That used to be true until skate got trendy, now it costs as much as scallops, and I'm sure "they" have found some other poor fish to try to pass off as scallops....


----------



## boufa06 (Dec 15, 2006)

I love scallops but they are not available here.  Back home when I could get them, I stir fry them with asparagus or kai lan (Chinese kale).  However, I do have some dried ones (not the ones available elsewhere) that are used strictly as flavouring in soups, rice porridge and stir-fry veggies.


----------



## Nicholas Mosher (Dec 15, 2006)

Pollock is also what that imitation crab meat is made from... you know, those massive hunks of "crab" with the fluorescent orange stripes... 
-----
The mainstream always puts lobster tails and filet mignon up on the pedestal as the ultimate surf n' turf.  I'll take a couple big dry-packed sea scallops and piece of boneless prime rib-eye myself...


----------



## BreezyCooking (Dec 15, 2006)

Yes - the "imitation" scallops cookie-cut out of skate wings was true a number of years ago when skate was still considered a cheap trash fish.

However, now that skate has come into its own as a "gourmet" product & just as expensive, if not moreso in some markets, as scallops, that's not done anymore.

And luckiily, these days seafood regulations are such that a market would have to be insane to try to pass off "imitation" scallops as the real thing.  While there's nothing inherently wrong with pollock "surimi", it must be marked as such, not as whatever it's "imitating".


----------



## Andy M. (Dec 15, 2006)

BreezyCooking said:
			
		

> ...And luckiily, these days seafood regulations are such that a market would have to be insane to try to pass off "imitation" scallops as the real thing.

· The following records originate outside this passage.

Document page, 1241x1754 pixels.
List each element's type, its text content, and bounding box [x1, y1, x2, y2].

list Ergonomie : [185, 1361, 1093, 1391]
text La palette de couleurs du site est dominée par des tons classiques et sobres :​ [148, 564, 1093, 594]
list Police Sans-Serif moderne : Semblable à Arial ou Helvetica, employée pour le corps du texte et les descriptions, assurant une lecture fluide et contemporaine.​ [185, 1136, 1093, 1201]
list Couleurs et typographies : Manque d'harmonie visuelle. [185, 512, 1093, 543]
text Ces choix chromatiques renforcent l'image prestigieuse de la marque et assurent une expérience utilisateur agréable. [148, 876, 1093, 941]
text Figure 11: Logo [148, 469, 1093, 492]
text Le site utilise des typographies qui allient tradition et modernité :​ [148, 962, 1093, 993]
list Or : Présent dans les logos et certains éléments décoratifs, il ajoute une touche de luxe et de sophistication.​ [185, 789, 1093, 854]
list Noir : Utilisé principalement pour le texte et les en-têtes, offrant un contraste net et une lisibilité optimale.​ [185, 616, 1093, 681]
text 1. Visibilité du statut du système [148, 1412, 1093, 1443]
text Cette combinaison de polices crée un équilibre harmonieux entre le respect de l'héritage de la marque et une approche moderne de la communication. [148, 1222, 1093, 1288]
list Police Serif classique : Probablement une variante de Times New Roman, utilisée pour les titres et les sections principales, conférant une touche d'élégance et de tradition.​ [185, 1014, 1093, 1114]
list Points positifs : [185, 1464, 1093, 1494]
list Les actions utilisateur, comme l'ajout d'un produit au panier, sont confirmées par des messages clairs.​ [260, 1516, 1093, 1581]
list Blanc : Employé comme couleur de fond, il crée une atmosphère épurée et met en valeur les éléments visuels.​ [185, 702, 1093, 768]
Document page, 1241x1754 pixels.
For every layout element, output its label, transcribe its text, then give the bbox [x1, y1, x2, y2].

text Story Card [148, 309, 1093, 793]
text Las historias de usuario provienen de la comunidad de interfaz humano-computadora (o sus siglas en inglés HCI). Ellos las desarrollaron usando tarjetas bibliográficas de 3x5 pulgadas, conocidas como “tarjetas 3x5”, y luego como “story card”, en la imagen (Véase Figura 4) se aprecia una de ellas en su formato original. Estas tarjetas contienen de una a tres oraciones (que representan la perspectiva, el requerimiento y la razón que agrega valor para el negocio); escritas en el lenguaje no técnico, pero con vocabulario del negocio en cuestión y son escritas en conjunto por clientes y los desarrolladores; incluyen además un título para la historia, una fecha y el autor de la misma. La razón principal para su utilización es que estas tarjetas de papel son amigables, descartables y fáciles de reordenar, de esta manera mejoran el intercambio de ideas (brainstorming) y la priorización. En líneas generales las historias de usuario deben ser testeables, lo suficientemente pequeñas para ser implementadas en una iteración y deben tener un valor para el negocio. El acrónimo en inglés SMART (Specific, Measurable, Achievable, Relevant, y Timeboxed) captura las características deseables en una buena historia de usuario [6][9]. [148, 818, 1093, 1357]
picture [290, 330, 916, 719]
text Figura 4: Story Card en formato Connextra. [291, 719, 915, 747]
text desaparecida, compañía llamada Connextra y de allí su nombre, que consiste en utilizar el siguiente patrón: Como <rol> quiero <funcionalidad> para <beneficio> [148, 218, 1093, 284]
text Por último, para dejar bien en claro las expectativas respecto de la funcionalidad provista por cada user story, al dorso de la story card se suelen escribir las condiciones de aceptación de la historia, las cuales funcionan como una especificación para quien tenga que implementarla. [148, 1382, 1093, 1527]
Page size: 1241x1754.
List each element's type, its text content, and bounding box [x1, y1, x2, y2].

While there's nothing inherently wrong with pollock "surimi", it must be marked as such, not as whatever it's "imitating".


 
I agree.

I've only seen the fake scallops in a restaurant, never a market.  I've also seen surimi in a lobster pie.  These are the "never going back there again" restaurants.


----------



## kimbaby (Dec 15, 2006)

I love all seafoods, exept crab...
I fix my scallops in garlic butter yummy...


----------



## Candocook (Dec 16, 2006)

I think one thing that is necessary when fixing scallops is to get them as dry as possible (unless you  are fortunate enough to really have "dry" scallops). Put them between paper towels  with a light weight on them to press the excess water out. They will then sear nicely instead of exuding the excess water and "steaming".


----------